--- What is required ---
Note how many lines of the data below hold the word "Branża", then give that number with no other text.

--- Dataset extract ---
————————

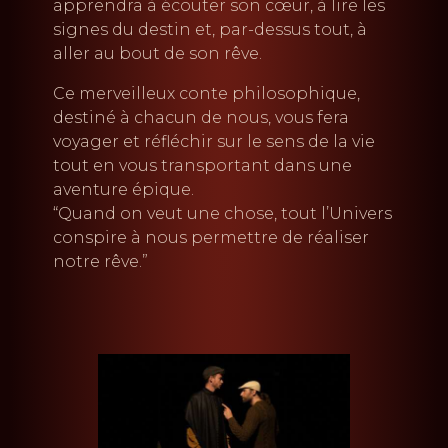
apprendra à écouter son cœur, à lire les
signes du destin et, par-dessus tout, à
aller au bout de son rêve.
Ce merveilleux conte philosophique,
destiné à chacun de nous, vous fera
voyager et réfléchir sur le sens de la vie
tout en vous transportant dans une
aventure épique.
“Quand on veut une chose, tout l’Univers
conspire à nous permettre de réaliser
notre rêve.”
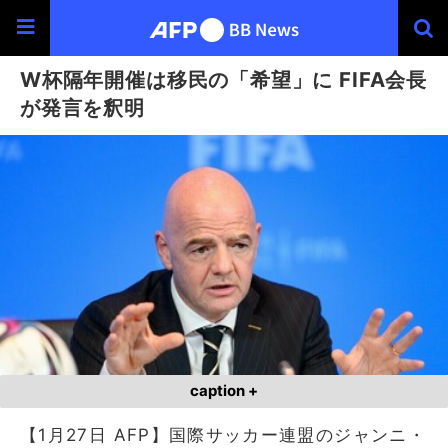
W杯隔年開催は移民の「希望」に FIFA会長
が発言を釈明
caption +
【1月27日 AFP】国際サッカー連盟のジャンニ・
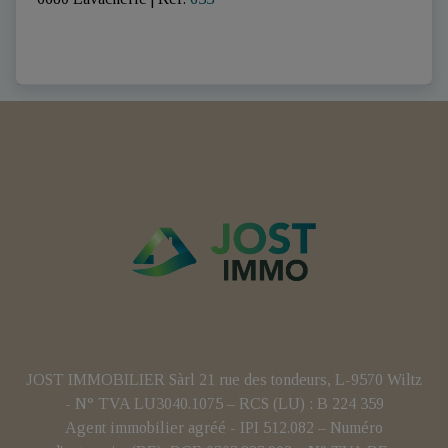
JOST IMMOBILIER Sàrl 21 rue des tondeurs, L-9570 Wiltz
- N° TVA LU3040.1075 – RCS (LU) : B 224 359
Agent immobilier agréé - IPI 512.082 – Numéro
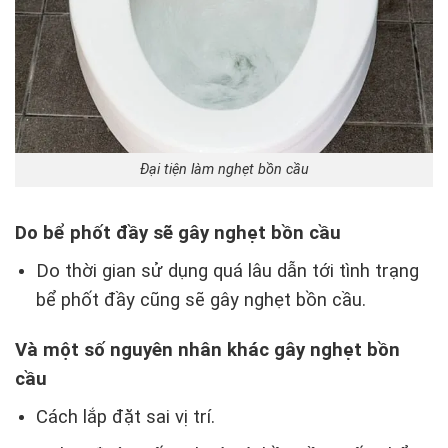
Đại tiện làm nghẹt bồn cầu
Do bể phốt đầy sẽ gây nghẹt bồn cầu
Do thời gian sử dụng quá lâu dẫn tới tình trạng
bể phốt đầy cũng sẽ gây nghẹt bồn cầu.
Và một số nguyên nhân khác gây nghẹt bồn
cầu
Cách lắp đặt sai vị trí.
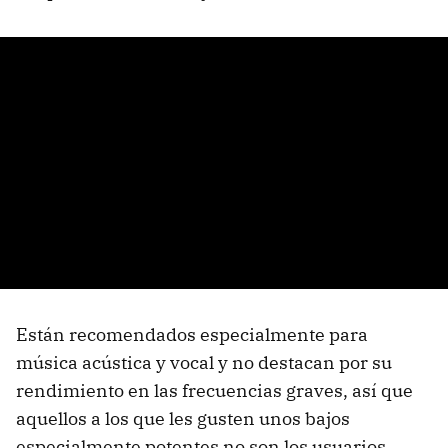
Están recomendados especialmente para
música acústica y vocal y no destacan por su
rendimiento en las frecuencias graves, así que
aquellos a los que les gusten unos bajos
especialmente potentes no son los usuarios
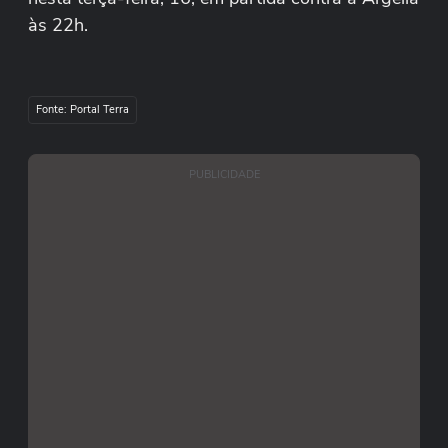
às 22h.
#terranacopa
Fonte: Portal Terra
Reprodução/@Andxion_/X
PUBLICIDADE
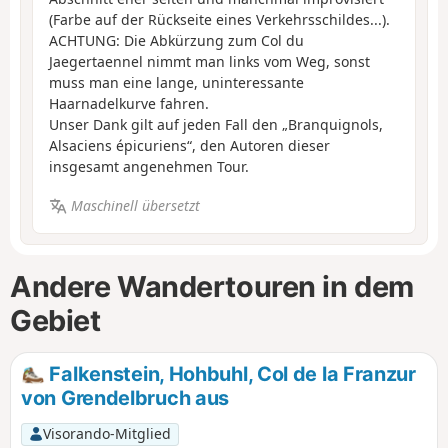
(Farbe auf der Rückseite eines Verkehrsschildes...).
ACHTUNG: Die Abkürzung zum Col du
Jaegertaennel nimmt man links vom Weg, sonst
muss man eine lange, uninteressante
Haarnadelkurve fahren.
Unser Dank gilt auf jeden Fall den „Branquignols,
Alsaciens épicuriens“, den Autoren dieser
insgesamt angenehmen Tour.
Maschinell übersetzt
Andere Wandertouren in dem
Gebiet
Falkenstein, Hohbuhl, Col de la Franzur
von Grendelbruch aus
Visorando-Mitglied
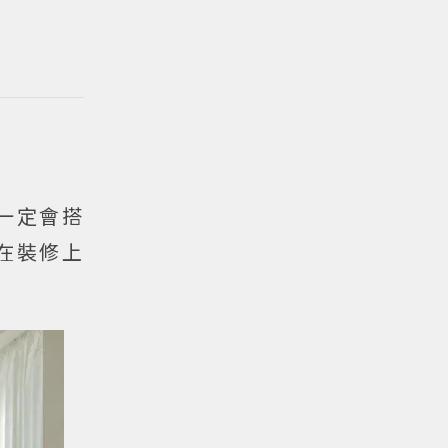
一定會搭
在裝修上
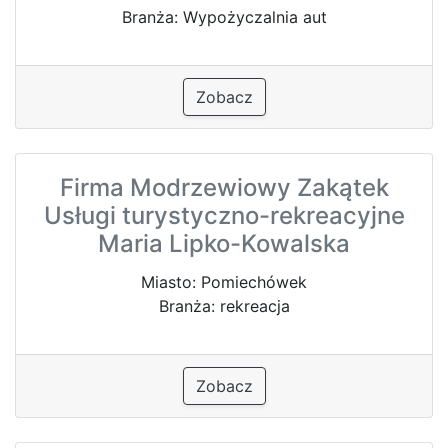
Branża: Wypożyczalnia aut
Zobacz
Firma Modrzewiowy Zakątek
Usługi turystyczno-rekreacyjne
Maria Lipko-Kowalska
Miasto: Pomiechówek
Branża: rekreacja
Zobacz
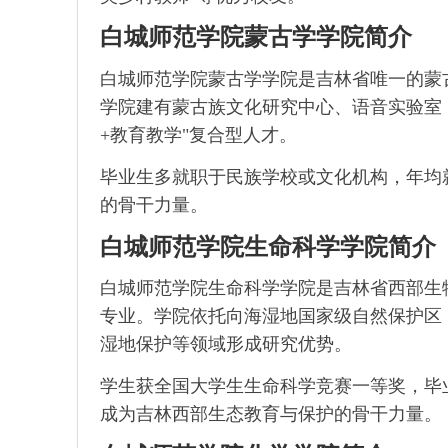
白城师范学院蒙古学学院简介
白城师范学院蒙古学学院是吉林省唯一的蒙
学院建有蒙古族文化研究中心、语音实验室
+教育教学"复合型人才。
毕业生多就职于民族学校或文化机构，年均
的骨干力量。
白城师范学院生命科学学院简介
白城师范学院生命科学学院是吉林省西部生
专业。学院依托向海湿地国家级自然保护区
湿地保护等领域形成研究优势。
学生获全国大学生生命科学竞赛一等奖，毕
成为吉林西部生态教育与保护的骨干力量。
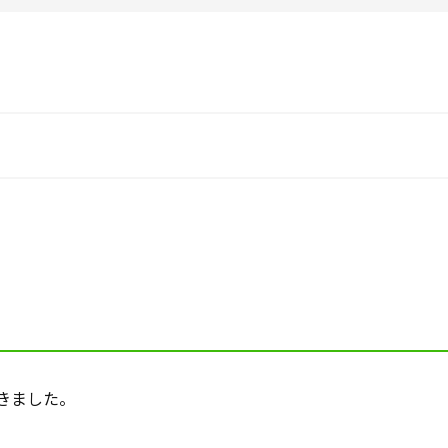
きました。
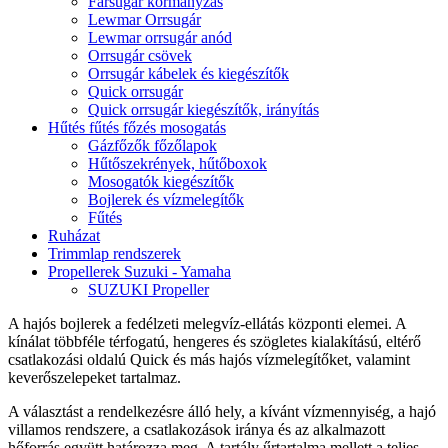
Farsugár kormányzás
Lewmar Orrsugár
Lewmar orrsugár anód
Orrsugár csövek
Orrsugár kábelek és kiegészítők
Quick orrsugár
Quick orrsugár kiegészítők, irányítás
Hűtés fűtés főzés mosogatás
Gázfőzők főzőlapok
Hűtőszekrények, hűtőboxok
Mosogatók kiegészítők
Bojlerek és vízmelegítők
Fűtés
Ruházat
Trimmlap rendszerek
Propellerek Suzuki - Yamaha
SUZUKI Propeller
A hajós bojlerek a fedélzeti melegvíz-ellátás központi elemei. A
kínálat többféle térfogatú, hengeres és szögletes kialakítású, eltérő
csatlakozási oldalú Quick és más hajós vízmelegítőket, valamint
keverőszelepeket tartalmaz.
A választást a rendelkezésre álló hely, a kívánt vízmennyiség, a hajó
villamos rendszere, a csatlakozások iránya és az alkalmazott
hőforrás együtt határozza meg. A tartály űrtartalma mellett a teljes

————————

--- Solution to this task ---
2